12. April 2013 - 22:28 Uhr

Ermittlungen sollen eingestellt werden

Ex- Bundespräsident Christian Wulff will nach einem Bericht der 'Hannoverschen Allgemeinen Zeitung' erreichen, dass die Staatsanwaltschaft Hannover die Ermittlungen gegen ihn vorbehaltlos einstellt. In dem Korruptionsverfahren sei dies das Ziel von Wulffs Anwälten, berichtet die Zeitung in ihrer Samstagausgabe.
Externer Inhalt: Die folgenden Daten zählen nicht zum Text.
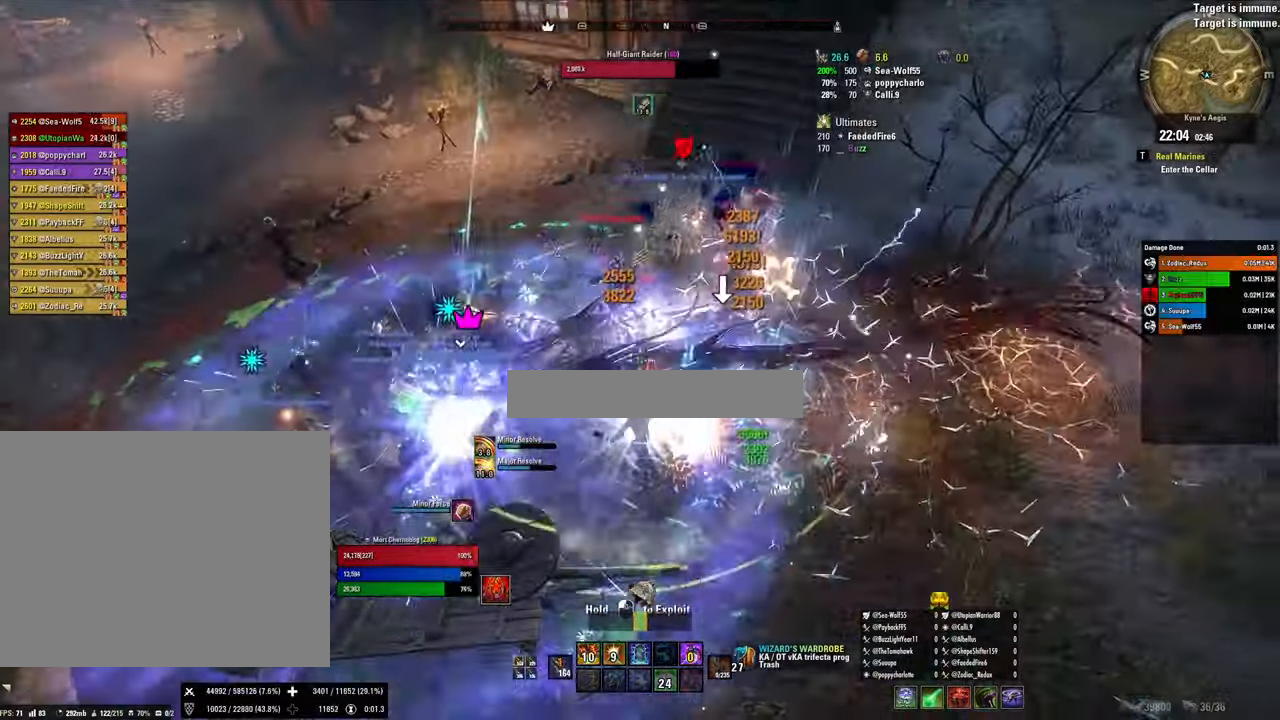
{"keys": ["w"], "mouse": ["left"], "events": [[33, "a", "down"], [233, "x", "down"], [367, "x", "up"], [400, "w", "down"], [467, "a", "up"], [500, "mouse_left", "down"], [500, "mouse_right", "up"]]}
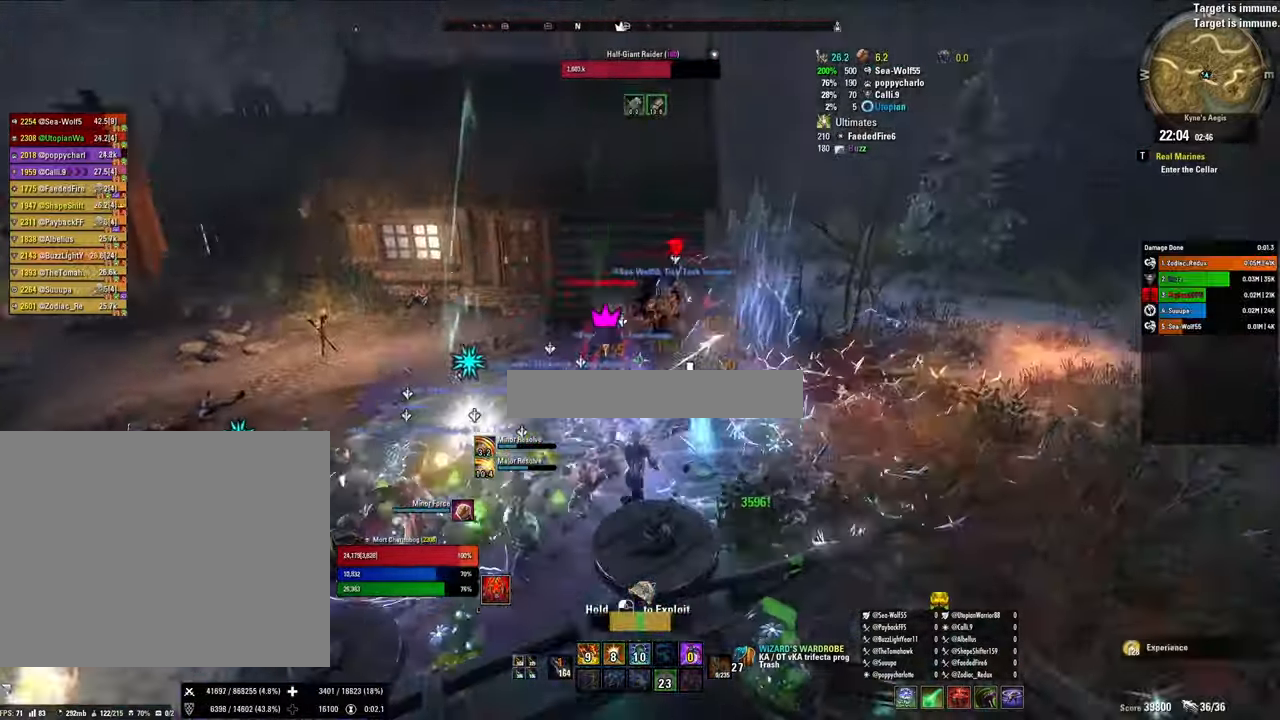
{"keys": [], "mouse": ["left"], "events": [[200, "w", "up"]]}
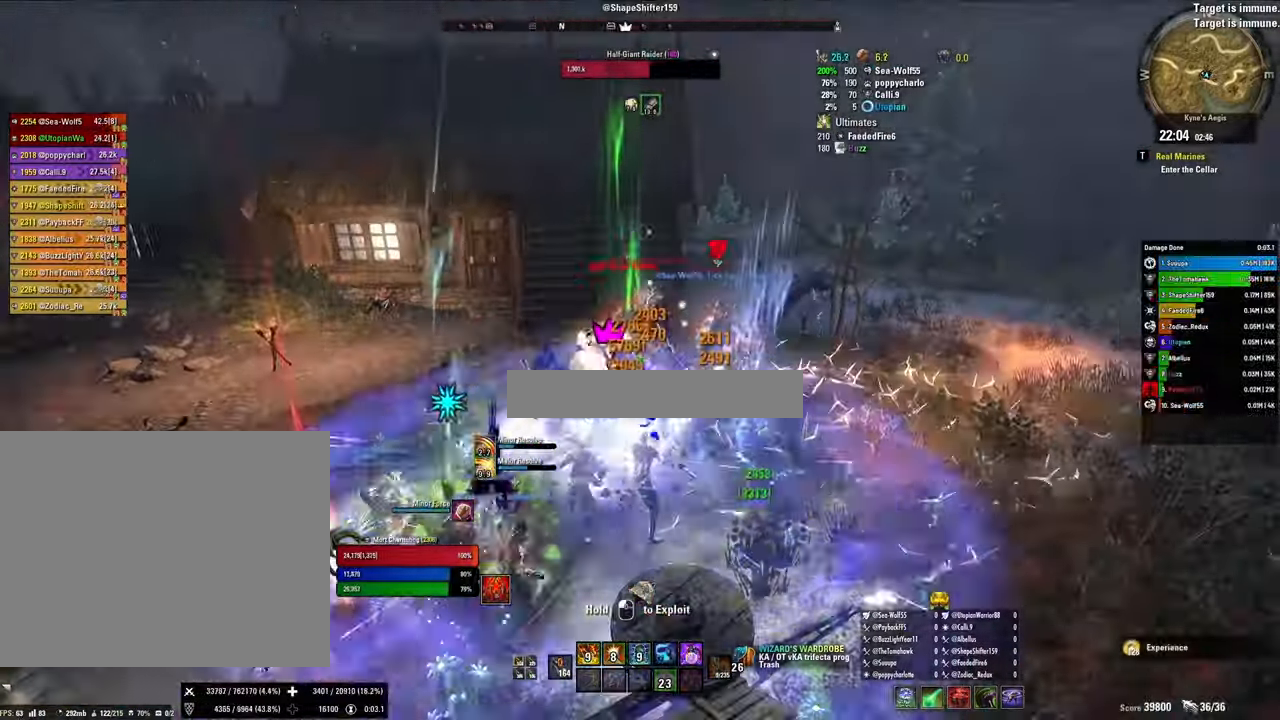
{"keys": [], "mouse": ["right"], "events": [[267, "mouse_left", "up"], [267, "w", "down"], [333, "mouse_right", "down"], [433, "w", "up"]]}
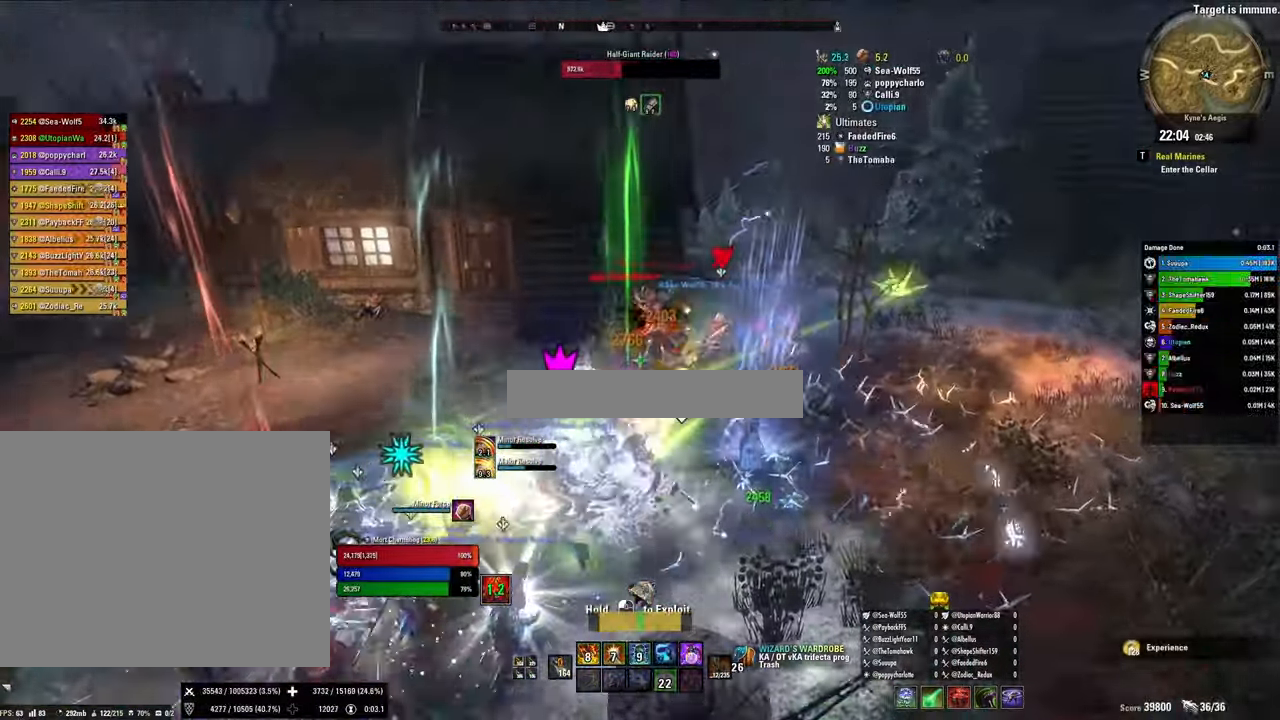
{"keys": [], "mouse": ["right"], "events": [[33, "a", "down"], [500, "a", "up"]]}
Aus Sicht der Anwälte solle das Verfahren mangels hinreichenden Tatverdachts eingestellt werden.

Ex-Bundespräsident Wulff
Wulff will, dass die Staatsanwaltschaft die Ermittlungen gegen ihn einstellt.
© dpa, Wolfgang Kumm

Wulffs Anwalt Gernot Lehr wollte dazu nicht Stellung beziehen. "In dem laufenden Verfahren sagen wir nichts", sagte er. Vertreter der Anklagebehörde und Anwälte wollen sich am Montag in Hannover treffen. Offen ist, ob dabei eine Entscheidung fällt. Die Staatsanwaltschaft Hannover hatte Wulff und dem ebenfalls unter Korruptionsverdacht stehenden Berliner Filmproduzenten David Groenewold angeboten, bei Zahlung einer Geldauflage keine Anklage zu erheben.

In dem Ermittlungsverfahren geht es um zwei Übernachtungen im Jahr 2008 in München im Wert von 770 Euro. Groenewold soll sie für das Ehepaar Wulff bezahlt haben. Im Gegenzug soll sich Wulff in einem Brief an Siemens-Chef Peter Löscher für ein Filmprojekt von Groenewold eingesetzt haben. Wulff und Groenewold bestreiten dies.